Ed note: This article is the first in a series of interviews with members of Team Hospitalist: 12 hospital medicine experts who are serving a two-year term as special editorial consultants to our magazine.
Raajev Alexander, MD, is one busy hospitalist. For the past three years, he has been the lead hospitalist for the Oregon Medical Group, a group that caters to McKenzie-Willamette Medical Center in Springfield, Ore., and Sacred Heart Medical Center in Eugene, Ore. In addition to seeing about 15 patients a day, Dr. Alexander’s expertise in systems development has made him an attractive local expert. He serves on about five hospital committees (“I’ve lost track.”) and often attends meetings on his days off.
Dr. Alexander graduated from the University of Utah School of Medicine in 1995. After completing an internship and residency at Legacy Portland Hospital’s Internal Medicine program in 1998, he was recruited into the Oregon Medical Group.
He recently spoke with The Hospitalist about what he likes about his job, but why he also feels hospitalists should be compensated for the extra duties they undertake.
What attracted you to hospital medicine?
There is this kind of patient acuity where the sort of problems you’re solving seem important. Patients can have serious illnesses so you’re using your skills as an internist. I also like that there is a discreet arch to the hospitalization: There is the beginning of the hospitalization, the middle, the end, and then you’re sort of done. And I like that there is an interdisciplinary aspect; you work with nurses, care management, speech therapists, physical therapists, and ancillary therapists.
What are the challenges of leading a hospitalist group?

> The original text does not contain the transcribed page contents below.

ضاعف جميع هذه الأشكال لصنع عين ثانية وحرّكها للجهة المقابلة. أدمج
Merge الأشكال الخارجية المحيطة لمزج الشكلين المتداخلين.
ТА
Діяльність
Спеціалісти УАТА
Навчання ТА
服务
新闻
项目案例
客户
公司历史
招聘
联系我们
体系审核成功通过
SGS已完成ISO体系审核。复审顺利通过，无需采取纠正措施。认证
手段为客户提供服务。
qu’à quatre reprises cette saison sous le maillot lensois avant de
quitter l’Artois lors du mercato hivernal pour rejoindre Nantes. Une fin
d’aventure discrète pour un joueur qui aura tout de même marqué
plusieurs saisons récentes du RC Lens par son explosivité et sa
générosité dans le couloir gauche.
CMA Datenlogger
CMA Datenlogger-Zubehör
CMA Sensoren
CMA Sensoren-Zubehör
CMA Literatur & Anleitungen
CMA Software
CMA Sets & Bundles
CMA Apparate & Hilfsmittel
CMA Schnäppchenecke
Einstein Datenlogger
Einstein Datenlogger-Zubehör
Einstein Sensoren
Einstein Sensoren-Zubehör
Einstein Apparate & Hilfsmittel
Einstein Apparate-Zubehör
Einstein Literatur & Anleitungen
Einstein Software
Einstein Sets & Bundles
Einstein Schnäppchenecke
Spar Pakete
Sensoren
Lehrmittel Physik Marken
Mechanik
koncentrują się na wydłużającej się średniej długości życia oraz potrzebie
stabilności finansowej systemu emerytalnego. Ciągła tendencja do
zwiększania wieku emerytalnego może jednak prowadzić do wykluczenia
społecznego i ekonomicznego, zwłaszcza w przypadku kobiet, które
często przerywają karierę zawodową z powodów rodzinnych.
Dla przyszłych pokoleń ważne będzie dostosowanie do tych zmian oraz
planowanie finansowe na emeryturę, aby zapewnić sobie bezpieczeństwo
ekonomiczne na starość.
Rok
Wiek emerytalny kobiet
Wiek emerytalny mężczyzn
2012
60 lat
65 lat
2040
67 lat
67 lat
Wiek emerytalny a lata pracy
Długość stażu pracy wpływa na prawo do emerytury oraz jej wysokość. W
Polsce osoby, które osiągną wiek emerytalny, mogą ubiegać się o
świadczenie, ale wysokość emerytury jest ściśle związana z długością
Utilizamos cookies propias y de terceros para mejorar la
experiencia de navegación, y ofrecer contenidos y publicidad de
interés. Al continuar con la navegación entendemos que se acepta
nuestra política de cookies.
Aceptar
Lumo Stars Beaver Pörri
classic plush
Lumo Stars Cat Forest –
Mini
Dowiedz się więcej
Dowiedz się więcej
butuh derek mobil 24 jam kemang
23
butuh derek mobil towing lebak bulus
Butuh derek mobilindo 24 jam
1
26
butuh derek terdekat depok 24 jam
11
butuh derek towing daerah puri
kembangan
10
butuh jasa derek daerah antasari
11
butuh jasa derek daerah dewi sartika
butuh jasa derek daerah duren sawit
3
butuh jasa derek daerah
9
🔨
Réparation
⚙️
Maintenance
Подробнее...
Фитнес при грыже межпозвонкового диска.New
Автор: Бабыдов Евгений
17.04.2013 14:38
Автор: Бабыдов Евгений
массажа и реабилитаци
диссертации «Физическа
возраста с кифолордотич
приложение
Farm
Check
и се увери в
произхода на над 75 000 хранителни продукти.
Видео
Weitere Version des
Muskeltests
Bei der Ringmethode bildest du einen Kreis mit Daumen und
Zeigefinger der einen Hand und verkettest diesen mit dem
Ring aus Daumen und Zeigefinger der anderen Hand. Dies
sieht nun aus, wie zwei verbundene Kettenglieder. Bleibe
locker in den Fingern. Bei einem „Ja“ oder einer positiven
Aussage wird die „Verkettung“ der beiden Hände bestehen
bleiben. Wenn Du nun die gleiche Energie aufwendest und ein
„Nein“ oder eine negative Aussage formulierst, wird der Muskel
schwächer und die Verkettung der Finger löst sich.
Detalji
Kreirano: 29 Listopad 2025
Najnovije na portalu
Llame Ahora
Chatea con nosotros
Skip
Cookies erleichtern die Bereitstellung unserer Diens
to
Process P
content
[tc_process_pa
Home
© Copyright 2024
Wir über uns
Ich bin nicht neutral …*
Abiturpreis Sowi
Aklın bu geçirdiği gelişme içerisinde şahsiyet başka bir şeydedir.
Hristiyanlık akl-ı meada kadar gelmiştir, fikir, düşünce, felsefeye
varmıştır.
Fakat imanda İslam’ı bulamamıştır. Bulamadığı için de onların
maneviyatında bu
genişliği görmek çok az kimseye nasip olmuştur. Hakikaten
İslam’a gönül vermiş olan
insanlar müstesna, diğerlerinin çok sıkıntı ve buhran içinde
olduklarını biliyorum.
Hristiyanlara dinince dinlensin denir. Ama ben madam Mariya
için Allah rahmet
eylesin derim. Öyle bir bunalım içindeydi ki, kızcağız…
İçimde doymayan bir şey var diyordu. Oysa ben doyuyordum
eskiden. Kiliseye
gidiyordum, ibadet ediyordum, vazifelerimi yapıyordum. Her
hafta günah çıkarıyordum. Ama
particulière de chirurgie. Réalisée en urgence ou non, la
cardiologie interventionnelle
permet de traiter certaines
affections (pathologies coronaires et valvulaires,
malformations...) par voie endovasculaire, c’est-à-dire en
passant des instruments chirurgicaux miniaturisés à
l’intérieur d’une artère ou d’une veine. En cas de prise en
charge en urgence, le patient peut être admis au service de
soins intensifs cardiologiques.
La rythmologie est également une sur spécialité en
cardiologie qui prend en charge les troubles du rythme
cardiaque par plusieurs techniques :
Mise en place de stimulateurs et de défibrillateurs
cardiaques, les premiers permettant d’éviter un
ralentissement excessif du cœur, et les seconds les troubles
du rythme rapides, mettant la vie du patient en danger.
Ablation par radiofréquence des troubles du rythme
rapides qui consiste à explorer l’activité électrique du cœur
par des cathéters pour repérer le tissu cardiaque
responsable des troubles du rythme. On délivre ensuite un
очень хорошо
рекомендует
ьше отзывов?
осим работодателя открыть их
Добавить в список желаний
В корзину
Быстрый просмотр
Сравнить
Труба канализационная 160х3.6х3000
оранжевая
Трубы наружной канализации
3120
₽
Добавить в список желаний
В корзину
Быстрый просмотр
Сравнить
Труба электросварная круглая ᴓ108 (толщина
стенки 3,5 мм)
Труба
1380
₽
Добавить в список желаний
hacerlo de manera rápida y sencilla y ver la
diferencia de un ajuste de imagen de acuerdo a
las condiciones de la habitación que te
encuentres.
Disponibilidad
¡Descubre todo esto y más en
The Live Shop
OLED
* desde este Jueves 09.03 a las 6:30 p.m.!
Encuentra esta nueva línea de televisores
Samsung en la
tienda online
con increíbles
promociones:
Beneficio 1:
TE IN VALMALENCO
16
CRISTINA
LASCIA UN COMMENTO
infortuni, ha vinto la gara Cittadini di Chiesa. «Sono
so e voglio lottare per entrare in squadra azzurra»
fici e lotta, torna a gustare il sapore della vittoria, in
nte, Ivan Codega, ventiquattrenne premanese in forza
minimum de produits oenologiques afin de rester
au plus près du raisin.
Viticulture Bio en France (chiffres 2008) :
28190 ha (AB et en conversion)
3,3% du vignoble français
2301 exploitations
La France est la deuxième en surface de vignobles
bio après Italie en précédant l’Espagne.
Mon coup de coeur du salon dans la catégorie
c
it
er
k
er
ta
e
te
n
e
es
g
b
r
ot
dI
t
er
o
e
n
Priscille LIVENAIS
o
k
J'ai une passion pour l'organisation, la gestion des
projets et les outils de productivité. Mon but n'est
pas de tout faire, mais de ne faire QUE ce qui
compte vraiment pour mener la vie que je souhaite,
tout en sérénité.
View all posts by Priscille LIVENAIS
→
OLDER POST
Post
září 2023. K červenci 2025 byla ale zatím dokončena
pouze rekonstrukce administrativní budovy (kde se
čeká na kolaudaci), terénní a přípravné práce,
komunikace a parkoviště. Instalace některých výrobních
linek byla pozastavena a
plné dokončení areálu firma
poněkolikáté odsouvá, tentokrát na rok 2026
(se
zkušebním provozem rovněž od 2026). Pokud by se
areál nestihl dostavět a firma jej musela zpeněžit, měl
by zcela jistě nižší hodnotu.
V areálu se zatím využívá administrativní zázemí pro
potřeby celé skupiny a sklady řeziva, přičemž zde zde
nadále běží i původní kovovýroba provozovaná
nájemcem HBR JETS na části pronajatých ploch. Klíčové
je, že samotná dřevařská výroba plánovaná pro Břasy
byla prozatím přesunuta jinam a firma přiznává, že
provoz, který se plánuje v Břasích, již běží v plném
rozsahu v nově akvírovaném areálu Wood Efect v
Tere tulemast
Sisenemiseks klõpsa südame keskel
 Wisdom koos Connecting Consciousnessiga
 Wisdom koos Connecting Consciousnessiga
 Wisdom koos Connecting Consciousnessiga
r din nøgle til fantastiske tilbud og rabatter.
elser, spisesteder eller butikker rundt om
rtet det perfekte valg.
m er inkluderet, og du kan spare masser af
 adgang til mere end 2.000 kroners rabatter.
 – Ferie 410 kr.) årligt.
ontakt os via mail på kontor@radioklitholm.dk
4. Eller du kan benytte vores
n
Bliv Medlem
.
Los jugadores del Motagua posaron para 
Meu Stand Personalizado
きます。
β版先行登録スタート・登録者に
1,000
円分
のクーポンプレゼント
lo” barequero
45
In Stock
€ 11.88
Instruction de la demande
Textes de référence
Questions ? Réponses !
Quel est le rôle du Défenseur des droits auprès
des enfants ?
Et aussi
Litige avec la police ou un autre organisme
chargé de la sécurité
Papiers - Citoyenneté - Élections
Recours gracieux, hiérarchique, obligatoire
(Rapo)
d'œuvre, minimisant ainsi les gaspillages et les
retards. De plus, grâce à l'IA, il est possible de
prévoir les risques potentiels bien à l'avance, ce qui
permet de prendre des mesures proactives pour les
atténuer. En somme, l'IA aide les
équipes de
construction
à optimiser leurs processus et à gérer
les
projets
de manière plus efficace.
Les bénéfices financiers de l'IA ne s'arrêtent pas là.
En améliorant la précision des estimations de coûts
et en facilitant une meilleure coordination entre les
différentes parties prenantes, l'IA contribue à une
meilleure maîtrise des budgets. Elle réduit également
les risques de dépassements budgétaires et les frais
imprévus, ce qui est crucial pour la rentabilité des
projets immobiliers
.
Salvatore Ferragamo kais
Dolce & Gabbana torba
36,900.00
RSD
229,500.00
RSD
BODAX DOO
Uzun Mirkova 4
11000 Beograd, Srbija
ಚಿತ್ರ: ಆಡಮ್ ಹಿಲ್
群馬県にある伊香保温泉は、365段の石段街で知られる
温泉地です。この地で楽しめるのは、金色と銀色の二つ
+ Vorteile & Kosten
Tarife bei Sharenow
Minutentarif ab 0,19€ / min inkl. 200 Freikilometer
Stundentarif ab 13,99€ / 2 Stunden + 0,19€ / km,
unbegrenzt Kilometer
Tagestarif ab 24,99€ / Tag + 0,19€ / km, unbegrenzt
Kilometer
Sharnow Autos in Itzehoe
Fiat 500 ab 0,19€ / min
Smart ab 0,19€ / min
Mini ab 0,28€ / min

I do more than the full number of shifts per year. In addition to that, I go to meetings and deal with everything from a nurse calls and complaints about a hospitalist, to administration of the group. The CEO [of Oregon Medical Group] and I talk about staffing plans and how we can better serve the two hospitals in our area. I also sit on several hospital committees where I contribute my opinions on how to deploy pharmacists to how to redesign the case management program. My group finally decided to compensate me for certain meetings, but I still don’t get paid for half the meetings I go to.
Is this an issue other groups have?
I’m almost positive this is an ongoing issue for all hospitalist groups—at least I think it ought to be.
Hospitalists provide quality improvement on two different levels. One level is that, because we are in the hospital every day, we get to know the nurses, case managers, unit managers, lead respiratory therapists, and physical therapists. So, we effect change just by standing in the hallway.
The cross-education of pharmacists, nurses, and doctors is getting better every day. This is different from the way it used to be when a doctor had to run to the hospital at noon to see two patients, then run back to the office. Another way we improve quality is through committees. For all of the committees I sit on, the hospital gets get all my knowledge and ideas about systems, medications, and cross-reactions of drugs for free. But there isn’t enough time in my day to see patients, do nurse education and respiratory therapy education, to create protocols, and to sit on committees.
What’s the solution?
There are certain business models in hospital medicine that don’t make it possible to last as a hospitalist for 25 to 30 years. For example, there are some models where you get a bonus if you hit 18 to 20 patient encounters a day—even though those numbers are outside the SHM guidelines. If you’re seeing that many patients, you’re not providing optimal patient care.